▸ **WORK REQUIRED**
Each record must be repeated exactly as it stands.

---------- THE DATA

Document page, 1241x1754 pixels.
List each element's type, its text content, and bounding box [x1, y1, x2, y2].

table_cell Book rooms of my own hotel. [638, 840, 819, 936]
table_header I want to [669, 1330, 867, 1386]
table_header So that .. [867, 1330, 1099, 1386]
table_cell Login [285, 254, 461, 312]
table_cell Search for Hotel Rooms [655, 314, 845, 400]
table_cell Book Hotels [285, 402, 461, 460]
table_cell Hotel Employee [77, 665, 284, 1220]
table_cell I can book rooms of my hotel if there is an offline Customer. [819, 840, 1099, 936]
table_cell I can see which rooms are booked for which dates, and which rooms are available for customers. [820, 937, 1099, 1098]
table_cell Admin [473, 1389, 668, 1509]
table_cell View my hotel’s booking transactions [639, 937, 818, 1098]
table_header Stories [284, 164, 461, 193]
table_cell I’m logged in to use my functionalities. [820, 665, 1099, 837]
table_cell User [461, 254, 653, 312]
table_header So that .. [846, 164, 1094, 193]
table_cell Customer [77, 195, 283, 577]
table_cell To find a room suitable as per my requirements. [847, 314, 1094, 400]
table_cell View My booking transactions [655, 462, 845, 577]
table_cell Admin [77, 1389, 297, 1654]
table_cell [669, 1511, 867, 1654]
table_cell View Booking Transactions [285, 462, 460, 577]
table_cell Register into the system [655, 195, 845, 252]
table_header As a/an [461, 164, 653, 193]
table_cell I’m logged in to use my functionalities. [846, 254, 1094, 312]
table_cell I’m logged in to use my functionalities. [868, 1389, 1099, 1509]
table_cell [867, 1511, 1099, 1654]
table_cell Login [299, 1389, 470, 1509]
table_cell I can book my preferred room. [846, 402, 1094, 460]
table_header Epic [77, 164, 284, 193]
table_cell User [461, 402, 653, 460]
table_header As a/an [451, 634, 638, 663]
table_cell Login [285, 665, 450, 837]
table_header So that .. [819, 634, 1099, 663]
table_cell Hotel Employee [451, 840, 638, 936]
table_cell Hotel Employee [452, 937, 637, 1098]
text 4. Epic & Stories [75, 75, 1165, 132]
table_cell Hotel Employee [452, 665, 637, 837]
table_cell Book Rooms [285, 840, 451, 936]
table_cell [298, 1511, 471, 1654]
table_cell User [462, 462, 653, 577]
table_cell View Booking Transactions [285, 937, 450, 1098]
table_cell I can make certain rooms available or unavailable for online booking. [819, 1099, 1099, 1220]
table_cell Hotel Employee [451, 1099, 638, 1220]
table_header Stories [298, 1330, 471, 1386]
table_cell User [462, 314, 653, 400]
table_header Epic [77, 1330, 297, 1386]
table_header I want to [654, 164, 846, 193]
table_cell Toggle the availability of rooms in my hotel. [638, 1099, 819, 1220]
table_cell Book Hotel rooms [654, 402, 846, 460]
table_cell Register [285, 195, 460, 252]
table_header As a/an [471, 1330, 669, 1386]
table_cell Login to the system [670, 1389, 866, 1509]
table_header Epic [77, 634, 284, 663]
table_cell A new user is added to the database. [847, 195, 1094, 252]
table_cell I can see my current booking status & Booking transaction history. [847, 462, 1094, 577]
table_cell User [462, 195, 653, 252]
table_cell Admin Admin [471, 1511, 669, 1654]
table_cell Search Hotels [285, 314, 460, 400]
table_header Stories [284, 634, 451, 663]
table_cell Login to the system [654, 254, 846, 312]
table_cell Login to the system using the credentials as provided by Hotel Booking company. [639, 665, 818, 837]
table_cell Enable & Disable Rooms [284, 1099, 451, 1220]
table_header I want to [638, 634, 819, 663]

--------------------

▸ **COMPLETED EXERCISE**
Document page, 1241x1754 pixels.
List each element's type, its text content, and bounding box [x1, y1, x2, y2].

table_cell Book rooms of my own hotel. [638, 840, 819, 936]
table_header I want to [669, 1330, 867, 1386]
table_header So that .. [867, 1330, 1099, 1386]
table_cell Login [285, 254, 461, 312]
table_cell Search for Hotel Rooms [655, 314, 845, 400]
table_cell Book Hotels [285, 402, 461, 460]
table_cell Hotel Employee [77, 665, 284, 1220]
table_cell I can book rooms of my hotel if there is an offline Customer. [819, 840, 1099, 936]
table_cell I can see which rooms are booked for which dates, and which rooms are available for customers. [820, 937, 1099, 1098]
table_cell Admin [473, 1389, 668, 1509]
table_cell View my hotel’s booking transactions [639, 937, 818, 1098]
table_header Stories [284, 164, 461, 193]
table_cell I’m logged in to use my functionalities. [820, 665, 1099, 837]
table_cell User [461, 254, 653, 312]
table_header So that .. [846, 164, 1094, 193]
table_cell Customer [77, 195, 283, 577]
table_cell To find a room suitable as per my requirements. [847, 314, 1094, 400]
table_cell View My booking transactions [655, 462, 845, 577]
table_cell Admin [77, 1389, 297, 1654]
table_cell [669, 1511, 867, 1654]
table_cell View Booking Transactions [285, 462, 460, 577]
table_cell Register into the system [655, 195, 845, 252]
table_header As a/an [461, 164, 653, 193]
table_cell I’m logged in to use my functionalities. [846, 254, 1094, 312]
table_cell I’m logged in to use my functionalities. [868, 1389, 1099, 1509]
table_cell [867, 1511, 1099, 1654]
table_cell Login [299, 1389, 470, 1509]
table_cell I can book my preferred room. [846, 402, 1094, 460]
table_header Epic [77, 164, 284, 193]
table_cell User [461, 402, 653, 460]
table_header As a/an [451, 634, 638, 663]
table_cell Login [285, 665, 450, 837]
table_header So that .. [819, 634, 1099, 663]
table_cell Hotel Employee [451, 840, 638, 936]
table_cell Hotel Employee [452, 937, 637, 1098]
text 4. Epic & Stories [75, 75, 1165, 132]
table_cell Hotel Employee [452, 665, 637, 837]
table_cell Book Rooms [285, 840, 451, 936]
table_cell [298, 1511, 471, 1654]
table_cell User [462, 462, 653, 577]
table_cell View Booking Transactions [285, 937, 450, 1098]
table_cell I can make certain rooms available or unavailable for online booking. [819, 1099, 1099, 1220]
table_cell Hotel Employee [451, 1099, 638, 1220]
table_header Stories [298, 1330, 471, 1386]
table_cell User [462, 314, 653, 400]
table_header Epic [77, 1330, 297, 1386]
table_header I want to [654, 164, 846, 193]
table_cell Toggle the availability of rooms in my hotel. [638, 1099, 819, 1220]
table_cell Book Hotel rooms [654, 402, 846, 460]
table_cell Register [285, 195, 460, 252]
table_header As a/an [471, 1330, 669, 1386]
table_cell Login to the system [670, 1389, 866, 1509]
table_header Epic [77, 634, 284, 663]
table_cell A new user is added to the database. [847, 195, 1094, 252]
table_cell I can see my current booking status & Booking transaction history. [847, 462, 1094, 577]
table_cell User [462, 195, 653, 252]
table_cell Admin Admin [471, 1511, 669, 1654]
table_cell Search Hotels [285, 314, 460, 400]
table_header Stories [284, 634, 451, 663]
table_cell Login to the system [654, 254, 846, 312]
table_cell Login to the system using the credentials as provided by Hotel Booking company. [639, 665, 818, 837]
table_cell Enable & Disable Rooms [284, 1099, 451, 1220]
table_header I want to [638, 634, 819, 663]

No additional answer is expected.